(Items from a data source)
★ ★ ★ ★

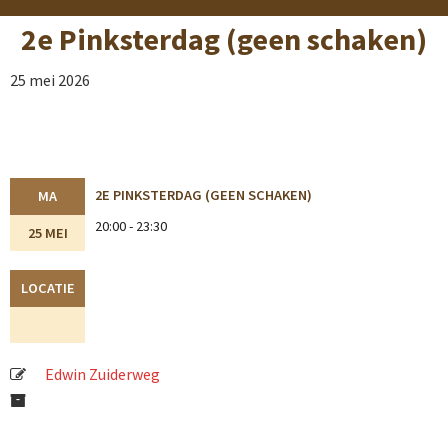
2e Pinksterdag (geen schaken)
25 mei 2026
2E PINKSTERDAG (GEEN SCHAKEN)
MA
20:00 - 23:30
25 MEI
LOCATIE
Edwin Zuiderweg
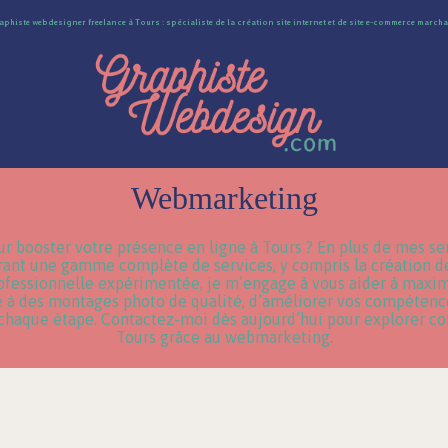
aphiste webdesigner freelance à Tours : spécialiste de la création site internet et de site e-commerce march
Webmarketing
booster votre présence en ligne à Tours ? En plus de mes ser
ffrant une gamme complète de services, y compris la création 
ofessionnelle expérimentée, je m’engage à vous aider à maximi
âce à des montages photo de qualité, d’améliorer vos compéte
 à chaque étape. Contactez-moi dès aujourd’hui pour explorer c
Tours grâce au webmarketing.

★ ★ ★ ★

Work instruction: Swap every "Tours" in the items above for "Lyon", keeping all other text the same. Omit the pictures from your answer.

Your response:
2e Pinksterdag (geen schaken)
25 mei 2026
2E PINKSTERDAG (GEEN SCHAKEN)
MA
20:00 - 23:30
25 MEI
LOCATIE
Edwin Zuiderweg
aphiste webdesigner freelance à Lyon : spécialiste de la création site internet et de site e-commerce march
Webmarketing
booster votre présence en ligne à Lyon ? En plus de mes ser
ffrant une gamme complète de services, y compris la création 
ofessionnelle expérimentée, je m’engage à vous aider à maximi
âce à des montages photo de qualité, d’améliorer vos compéte
 à chaque étape. Contactez-moi dès aujourd’hui pour explorer c
Lyon grâce au webmarketing.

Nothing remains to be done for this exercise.